Carga tributária do setor elétrico caiu em 2024, segundo estudo

Data da publicação: 10/12/2025

A carga tributária que incide sobre as empresas do setor elétrico atingiu, em 2024, o nível mais baixo desde 2014, de acordo com estudo elaborado conjuntamente por Instituto Acende Brasil e PwC.

No ano passado, a carga tributária, considerando-se tributos federais, estaduais e municipais, além de encargos setoriais, atingiu uma participação de 44,8% do total da receita bruta operacional das empresas compreendidas pelo estudo.

Em relação a 2023, esse nível de participação representou uma redução de 1,4 ponto percentual. Segundo o levantamento, a queda mais expressiva foi registrada nos tributos federais (de 1,6 ponto percentual). Também houve retração de 0,4 ponto percentual nos encargos setoriais. Em contrapartida, ocorreu uma elevação de 0,6 ponto percentual nos tributos estaduais.

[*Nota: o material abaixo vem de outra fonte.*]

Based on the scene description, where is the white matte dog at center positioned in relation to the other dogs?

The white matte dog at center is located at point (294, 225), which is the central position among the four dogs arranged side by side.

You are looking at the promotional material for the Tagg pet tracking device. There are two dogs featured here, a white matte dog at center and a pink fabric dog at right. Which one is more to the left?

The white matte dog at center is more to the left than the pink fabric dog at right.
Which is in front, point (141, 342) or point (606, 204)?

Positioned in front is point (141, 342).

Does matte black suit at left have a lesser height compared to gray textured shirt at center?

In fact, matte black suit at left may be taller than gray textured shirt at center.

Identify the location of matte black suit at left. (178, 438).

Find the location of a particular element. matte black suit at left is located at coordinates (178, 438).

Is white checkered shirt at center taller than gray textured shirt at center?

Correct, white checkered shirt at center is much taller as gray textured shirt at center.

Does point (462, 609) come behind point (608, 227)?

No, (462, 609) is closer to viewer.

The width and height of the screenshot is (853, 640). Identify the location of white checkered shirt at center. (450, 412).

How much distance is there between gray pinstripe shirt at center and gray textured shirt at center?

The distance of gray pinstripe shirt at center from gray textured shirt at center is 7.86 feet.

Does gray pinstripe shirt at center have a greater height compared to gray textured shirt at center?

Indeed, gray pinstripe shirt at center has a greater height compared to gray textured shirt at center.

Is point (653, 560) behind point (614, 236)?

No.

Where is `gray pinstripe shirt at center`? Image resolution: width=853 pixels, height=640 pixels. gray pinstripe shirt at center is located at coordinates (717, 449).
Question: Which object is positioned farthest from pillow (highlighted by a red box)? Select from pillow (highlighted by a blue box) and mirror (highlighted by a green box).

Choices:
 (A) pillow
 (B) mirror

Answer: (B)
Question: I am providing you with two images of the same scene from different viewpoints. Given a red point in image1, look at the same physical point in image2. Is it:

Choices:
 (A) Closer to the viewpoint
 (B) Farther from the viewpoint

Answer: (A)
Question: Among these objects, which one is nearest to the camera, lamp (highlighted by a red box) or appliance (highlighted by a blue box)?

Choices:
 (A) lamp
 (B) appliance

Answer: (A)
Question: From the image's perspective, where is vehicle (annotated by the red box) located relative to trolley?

Entre os tributos analisados, constatou-se um acréscimo relevante, de 0,6 pontos percentuais, na alíquota efetiva de ICMS, o principal tributo da carga total. Esse aumento provocou um impacto significativo na composição da carga tributária. Entre os encargos setoriais, a variação mais significativa foi registrada na Conta de Desenvolvimento Energético (CDE), que subiu 0,3 ponto percentual entre 2023 e 2024

O estudo aponta que as empresas dos segmentos de Geração, Transmissão e Distribuição (GTD) recolheram R$ 114,6 bilhões em tributos e encargos setoriais em 2024. Esse montante superou em 6,2% (ou em R$ 6,7 bilhões) o valor registrado em 2023 (R$ 107,9 bilhões).

O trabalho foi elaborado considerando-se a base da carga tributária e de encargos setoriais efetivamente arrecadados por 44 empresas do setor elétrico brasileiro. Essa amostra representa cerca de dois terços do mercado de geração, transmissão e distribuição.